Frontière(s) et identités dans les Flandres au temps des révolutions (vers 1770-vers 1815)

par Alexandra Petrowski

Thèse de doctorat en Histoire moderne et contemporaine

Sous la direction de Jean-Pierre Jessenne.


  • Résumé

    La Flandre est souvent présentée comme un espace doté d’une importante spécificité et par là d’une identité régionale forte voire irréductible à des appartenances nationales ou européennes plus amples. Pourtant, les opinions n’ont cessé de varier sur ce que sont les Flandres et sur les critères qui définiraient cette identité. Le statut de régionfrontière soumise à des délimitations et des souverainetés fluctuantes selon les guerres et les traités renforce la complexité de ce territoire. Ceci est particulièrement vrai de la période qui va des traités des limites franco-autrichiens de 1769 et 1779 à la fin du Premier Empire en 1815 et au traité de Courtrai de 1820 : rectifications, révolutions, guerres, annexions, départementalisation remodèlent sans cesse les configurations flamandes. Comment une telle recomposition permanente a-t-elle pu interagir avec les identités prétendument fortes de ces populations frontalières ? L’observation de leurs pratiques familiales, sociales, économiques, militaires, religieuses ou encore linguistiques, en France comme dans les « provinces belgiques », tend en fait à montrer la compatibilité entre différentes références locales, provinciales, nationales, internationales, qui créent alors des identités plurielles. Le constat de la malléabilité des pratiques et des appartenances conduit à la déconstruction d’une identité flamande, largement fabriquée a posteriori, encore en gestation durant la période qui nous occupe et pleinement développée dans la seconde moitié du XIXe siècle. L’historicisation de ce processus identitaire invite à considérer avec précaution les démarches qui prétendent figer les appartenances et les frontières quelle qu’elles soient.

  • Titre traduit

    Border(s) and Identities in Flanders in Revolutionary Times (c. 1770-c.1815)


  • Résumé

    Flanders is often portrayed as an area with an important specificity and therefore with a regional identity that is strong, if not irreducible to any sense of belonging to a wider national or European community.

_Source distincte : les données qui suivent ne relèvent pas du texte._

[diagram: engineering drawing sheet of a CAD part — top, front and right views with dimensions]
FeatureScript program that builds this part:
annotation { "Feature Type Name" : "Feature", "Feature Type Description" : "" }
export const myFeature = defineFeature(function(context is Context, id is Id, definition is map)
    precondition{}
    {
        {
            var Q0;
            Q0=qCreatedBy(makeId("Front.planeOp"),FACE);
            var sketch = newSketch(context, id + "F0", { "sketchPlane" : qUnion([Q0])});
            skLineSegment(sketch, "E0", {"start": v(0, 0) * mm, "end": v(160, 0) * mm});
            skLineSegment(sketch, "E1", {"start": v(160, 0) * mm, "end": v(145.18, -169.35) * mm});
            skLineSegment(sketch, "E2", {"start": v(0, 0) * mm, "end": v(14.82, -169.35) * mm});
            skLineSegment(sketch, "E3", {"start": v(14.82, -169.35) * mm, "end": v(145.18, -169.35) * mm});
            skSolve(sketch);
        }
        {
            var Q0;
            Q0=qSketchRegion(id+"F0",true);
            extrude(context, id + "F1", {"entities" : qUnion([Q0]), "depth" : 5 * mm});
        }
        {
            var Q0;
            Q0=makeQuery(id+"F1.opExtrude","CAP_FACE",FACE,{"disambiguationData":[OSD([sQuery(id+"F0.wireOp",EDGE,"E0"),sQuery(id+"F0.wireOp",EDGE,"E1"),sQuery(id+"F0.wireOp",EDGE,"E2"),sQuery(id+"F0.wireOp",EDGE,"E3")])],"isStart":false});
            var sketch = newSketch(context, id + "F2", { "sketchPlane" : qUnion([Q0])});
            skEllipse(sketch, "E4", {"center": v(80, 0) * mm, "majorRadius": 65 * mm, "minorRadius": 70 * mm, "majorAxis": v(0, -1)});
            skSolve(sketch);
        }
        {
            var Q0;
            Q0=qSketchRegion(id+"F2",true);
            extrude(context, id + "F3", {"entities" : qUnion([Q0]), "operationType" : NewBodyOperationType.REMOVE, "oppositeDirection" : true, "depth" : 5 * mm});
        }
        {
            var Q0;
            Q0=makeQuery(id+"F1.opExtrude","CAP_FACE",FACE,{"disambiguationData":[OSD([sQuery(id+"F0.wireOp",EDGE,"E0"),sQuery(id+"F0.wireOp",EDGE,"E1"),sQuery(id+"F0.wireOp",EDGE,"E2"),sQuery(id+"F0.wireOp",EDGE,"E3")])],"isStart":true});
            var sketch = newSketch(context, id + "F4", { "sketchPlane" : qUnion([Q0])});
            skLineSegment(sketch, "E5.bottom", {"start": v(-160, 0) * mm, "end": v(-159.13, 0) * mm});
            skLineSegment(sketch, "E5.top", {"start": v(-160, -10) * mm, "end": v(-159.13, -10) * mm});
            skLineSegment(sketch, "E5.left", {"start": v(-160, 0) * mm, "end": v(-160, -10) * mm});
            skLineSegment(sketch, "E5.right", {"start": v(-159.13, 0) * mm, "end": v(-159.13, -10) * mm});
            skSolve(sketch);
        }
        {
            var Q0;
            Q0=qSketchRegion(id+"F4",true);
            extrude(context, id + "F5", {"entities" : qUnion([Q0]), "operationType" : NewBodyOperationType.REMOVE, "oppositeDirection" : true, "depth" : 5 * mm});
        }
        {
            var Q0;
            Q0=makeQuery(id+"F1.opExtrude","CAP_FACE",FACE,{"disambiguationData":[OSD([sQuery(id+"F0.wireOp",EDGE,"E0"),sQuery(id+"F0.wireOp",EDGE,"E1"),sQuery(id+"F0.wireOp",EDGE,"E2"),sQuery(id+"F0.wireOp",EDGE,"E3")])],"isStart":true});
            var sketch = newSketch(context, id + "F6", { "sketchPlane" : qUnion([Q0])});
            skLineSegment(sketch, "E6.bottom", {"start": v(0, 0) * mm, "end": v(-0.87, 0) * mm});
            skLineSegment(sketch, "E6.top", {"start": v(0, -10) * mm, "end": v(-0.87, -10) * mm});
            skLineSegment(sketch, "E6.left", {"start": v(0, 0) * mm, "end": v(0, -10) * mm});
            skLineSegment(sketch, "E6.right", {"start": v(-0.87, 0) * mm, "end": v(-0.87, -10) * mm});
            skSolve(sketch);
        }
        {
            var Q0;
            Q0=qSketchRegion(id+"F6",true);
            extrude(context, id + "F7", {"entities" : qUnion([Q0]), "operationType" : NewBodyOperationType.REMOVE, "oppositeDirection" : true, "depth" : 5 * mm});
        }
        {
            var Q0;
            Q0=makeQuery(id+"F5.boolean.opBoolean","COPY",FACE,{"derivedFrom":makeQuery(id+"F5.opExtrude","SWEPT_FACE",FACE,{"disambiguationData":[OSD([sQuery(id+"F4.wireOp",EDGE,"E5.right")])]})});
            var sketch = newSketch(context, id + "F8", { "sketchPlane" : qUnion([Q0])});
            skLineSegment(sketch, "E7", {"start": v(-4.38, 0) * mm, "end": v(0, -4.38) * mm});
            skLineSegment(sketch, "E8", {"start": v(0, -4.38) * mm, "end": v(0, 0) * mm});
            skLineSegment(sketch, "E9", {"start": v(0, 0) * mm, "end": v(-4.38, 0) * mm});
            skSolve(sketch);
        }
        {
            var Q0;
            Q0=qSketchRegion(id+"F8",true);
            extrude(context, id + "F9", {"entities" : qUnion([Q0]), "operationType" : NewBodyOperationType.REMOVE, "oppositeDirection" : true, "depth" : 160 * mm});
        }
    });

However, general public opinion has always varied on the question of what is Flanders and on the criteria that could define its identity. The complexity of the territory was increased by the status of border region whose delimitation and sovereignty were subject to fluctuations due to wars and treaties. This applies particularly to the period concerned i.e. from the Franco-Austrian border treaties in 1769 and in 1779 to the end of the First French Empire in 1815 and the Treaty of Kortrijk in 1820: corrections, revolutions, wars, annexations and departmentalisation shaped and reshaped the Flemish territory. How could this permanent reshaping interact with the allegedly strong identities of the border populations? The observing of the family, social, economic, military, religious or even linguistic practices tends to show the compatibility between different local, provincial, national and international references that create plural identities, in France as well as in the Belgian provinces. The plasticity of these practices and affiliations leads us to deconstruct the Flemish identity that was essentially built afterwards, while it was still in development during the study period and not fully developed before the second half of the 19th century. Thus the measures that claim to permanently establish any identity or boundary, whatever or wherever they may be, should be considered carefully, by historicising the process of identity building.